→ Problem
Your answer should consist only of the records, copied exactly, with the images removed.

***

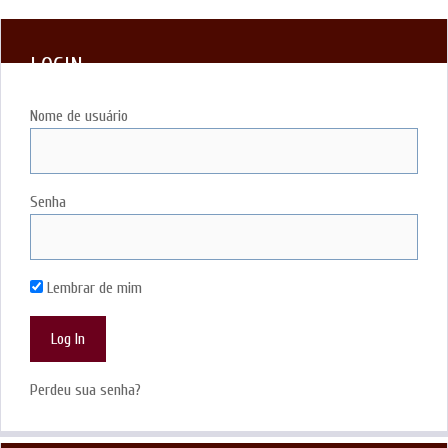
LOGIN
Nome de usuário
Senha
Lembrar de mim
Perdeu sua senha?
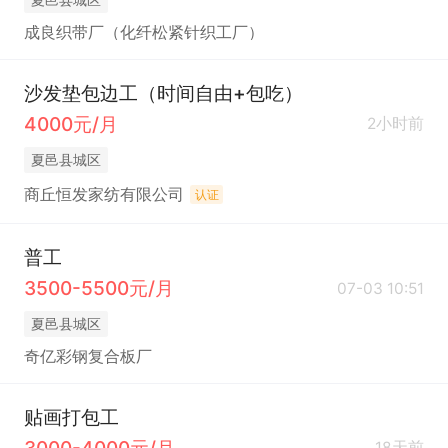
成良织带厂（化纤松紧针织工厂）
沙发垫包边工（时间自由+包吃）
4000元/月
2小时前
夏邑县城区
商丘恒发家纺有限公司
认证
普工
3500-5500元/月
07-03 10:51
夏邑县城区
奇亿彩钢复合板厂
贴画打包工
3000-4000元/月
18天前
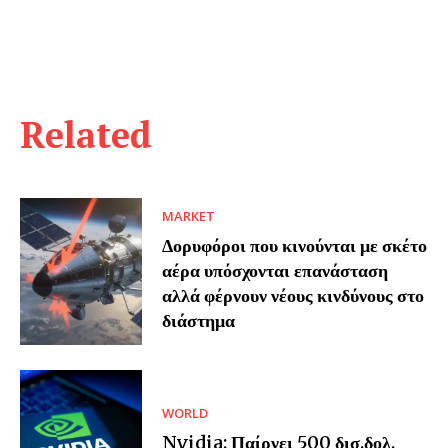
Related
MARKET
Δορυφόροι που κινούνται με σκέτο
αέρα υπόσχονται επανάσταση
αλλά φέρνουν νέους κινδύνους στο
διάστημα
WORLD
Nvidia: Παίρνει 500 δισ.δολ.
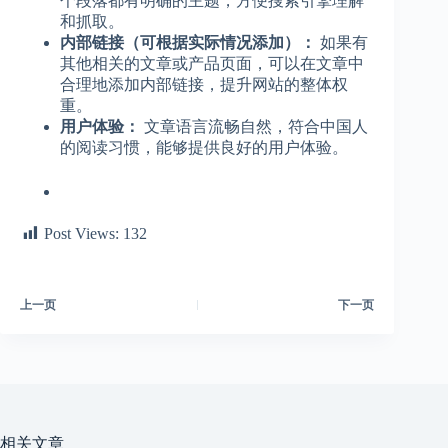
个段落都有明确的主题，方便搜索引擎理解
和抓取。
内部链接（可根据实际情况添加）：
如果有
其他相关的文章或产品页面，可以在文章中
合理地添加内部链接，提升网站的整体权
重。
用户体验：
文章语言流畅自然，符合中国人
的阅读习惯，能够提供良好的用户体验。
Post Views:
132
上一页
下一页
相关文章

***

→ Output of the exercise
LOGIN
Nome de usuário
Senha
Lembrar de mim
Perdeu sua senha?
成良织带厂（化纤松紧针织工厂）
沙发垫包边工（时间自由+包吃）
4000元/月
2小时前
夏邑县城区
商丘恒发家纺有限公司
认证
普工
3500-5500元/月
07-03 10:51
夏邑县城区
奇亿彩钢复合板厂
贴画打包工
3000-4000元/月
18天前
Related
MARKET
Δορυφόροι που κινούνται με σκέτο
αέρα υπόσχονται επανάσταση
αλλά φέρνουν νέους κινδύνους στο
διάστημα
WORLD
Nvidia: Παίρνει 500 δισ.δολ.
个段落都有明确的主题，方便搜索引擎理解
和抓取。
内部链接（可根据实际情况添加）：
如果有
其他相关的文章或产品页面，可以在文章中
合理地添加内部链接，提升网站的整体权
重。
用户体验：
文章语言流畅自然，符合中国人
的阅读习惯，能够提供良好的用户体验。
Post Views:
132
上一页
下一页
相关文章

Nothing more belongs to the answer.